REQUEST => Format every line of the listing below as a numbered list, leaving out any blank lines.

DATASET =>
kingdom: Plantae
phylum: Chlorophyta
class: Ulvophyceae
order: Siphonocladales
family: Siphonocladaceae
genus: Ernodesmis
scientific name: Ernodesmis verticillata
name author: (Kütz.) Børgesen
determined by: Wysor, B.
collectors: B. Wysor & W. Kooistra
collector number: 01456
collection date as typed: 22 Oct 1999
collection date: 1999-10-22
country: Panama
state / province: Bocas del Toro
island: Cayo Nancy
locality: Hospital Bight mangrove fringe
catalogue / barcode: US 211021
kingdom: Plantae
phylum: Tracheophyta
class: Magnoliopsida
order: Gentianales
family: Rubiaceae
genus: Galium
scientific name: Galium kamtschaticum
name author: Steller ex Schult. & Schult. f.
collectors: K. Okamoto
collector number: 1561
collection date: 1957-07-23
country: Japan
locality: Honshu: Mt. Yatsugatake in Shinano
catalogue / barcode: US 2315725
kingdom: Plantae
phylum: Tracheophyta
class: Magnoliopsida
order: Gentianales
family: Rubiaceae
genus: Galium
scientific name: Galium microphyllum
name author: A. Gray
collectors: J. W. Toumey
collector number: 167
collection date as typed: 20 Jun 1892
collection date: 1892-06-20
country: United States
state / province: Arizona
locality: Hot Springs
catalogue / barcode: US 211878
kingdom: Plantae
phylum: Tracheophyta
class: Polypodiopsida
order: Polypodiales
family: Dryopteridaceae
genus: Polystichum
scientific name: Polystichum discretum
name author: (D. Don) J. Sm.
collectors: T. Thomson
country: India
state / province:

THE COMPLETED TASK =>
1. kingdom: Plantae
2. phylum: Chlorophyta
3. class: Ulvophyceae
4. order: Siphonocladales
5. family: Siphonocladaceae
6. genus: Ernodesmis
7. scientific name: Ernodesmis verticillata
8. name author: (Kütz.) Børgesen
9. determined by: Wysor, B.
10. collectors: B. Wysor & W. Kooistra
11. collector number: 01456
12. collection date as typed: 22 Oct 1999
13. collection date: 1999-10-22
14. country: Panama
15. state / province: Bocas del Toro
16. island: Cayo Nancy
17. locality: Hospital Bight mangrove fringe
18. catalogue / barcode: US 211021
19. kingdom: Plantae
20. phylum: Tracheophyta
21. class: Magnoliopsida
22. order: Gentianales
23. family: Rubiaceae
24. genus: Galium
25. scientific name: Galium kamtschaticum
26. name author: Steller ex Schult. & Schult. f.
27. collectors: K. Okamoto
28. collector number: 1561
29. collection date: 1957-07-23
30. country: Japan
31. locality: Honshu: Mt. Yatsugatake in Shinano
32. catalogue / barcode: US 2315725
33. kingdom: Plantae
34. phylum: Tracheophyta
35. class: Magnoliopsida
36. order: Gentianales
37. family: Rubiaceae
38. genus: Galium
39. scientific name: Galium microphyllum
40. name author: A. Gray
41. collectors: J. W. Toumey
42. collector number: 167
43. collection date as typed: 20 Jun 1892
44. collection date: 1892-06-20
45. country: United States
46. state / province: Arizona
47. locality: Hot Springs
48. catalogue / barcode: US 211878
49. kingdom: Plantae
50. phylum: Tracheophyta
51. class: Polypodiopsida
52. order: Polypodiales
53. family: Dryopteridaceae
54. genus: Polystichum
55. scientific name: Polystichum discretum
56. name author: (D. Don) J. Sm.
57. collectors: T. Thomson
58. country: India
59. state / province:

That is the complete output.